*** Opening Material provided ***

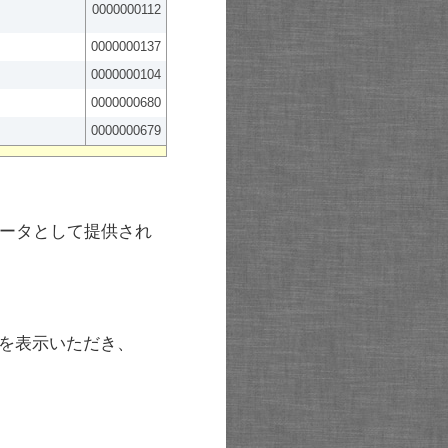
0000000112
0000000137
0000000104
0000000680
0000000679
ータとして提供され
を表示いただき、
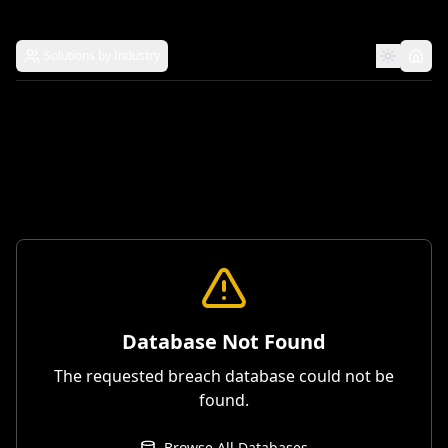
Solutions by Industry
Database Not Found
The requested breach database could not be
found.
Browse All Databases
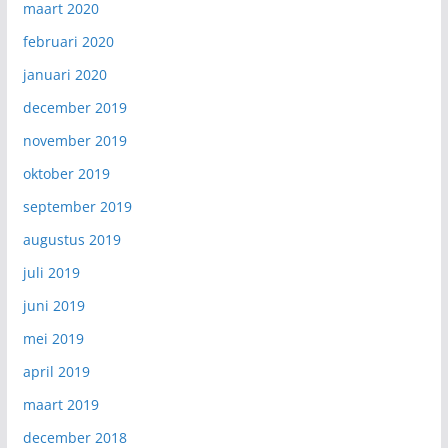
maart 2020
februari 2020
januari 2020
december 2019
november 2019
oktober 2019
september 2019
augustus 2019
juli 2019
juni 2019
mei 2019
april 2019
maart 2019
december 2018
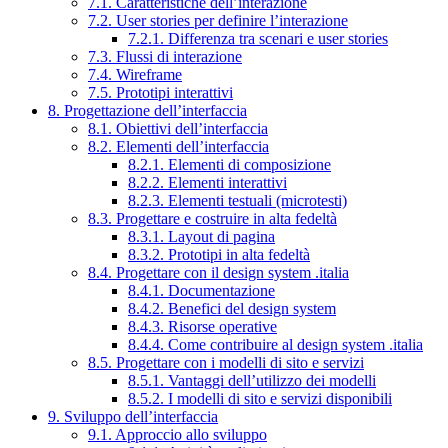
7.1. Caratteristiche dell’interazione
7.2. User stories per definire l’interazione
7.2.1. Differenza tra scenari e user stories
7.3. Flussi di interazione
7.4. Wireframe
7.5. Prototipi interattivi
8. Progettazione dell’interfaccia
8.1. Obiettivi dell’interfaccia
8.2. Elementi dell’interfaccia
8.2.1. Elementi di composizione
8.2.2. Elementi interattivi
8.2.3. Elementi testuali (microtesti)
8.3. Progettare e costruire in alta fedeltà
8.3.1. Layout di pagina
8.3.2. Prototipi in alta fedeltà
8.4. Progettare con il design system .italia
8.4.1. Documentazione
8.4.2. Benefici del design system
8.4.3. Risorse operative
8.4.4. Come contribuire al design system .italia
8.5. Progettare con i modelli di sito e servizi
8.5.1. Vantaggi dell’utilizzo dei modelli
8.5.2. I modelli di sito e servizi disponibili
9. Sviluppo dell’interfaccia
9.1. Approccio allo sviluppo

*** Closing Material provided ***

→ Exercise objective:
Among the lines above, find those with the word "stories". Copy them.

→ Solution to this problem:
7.2. User stories per definire l’interazione
7.2.1. Differenza tra scenari e user stories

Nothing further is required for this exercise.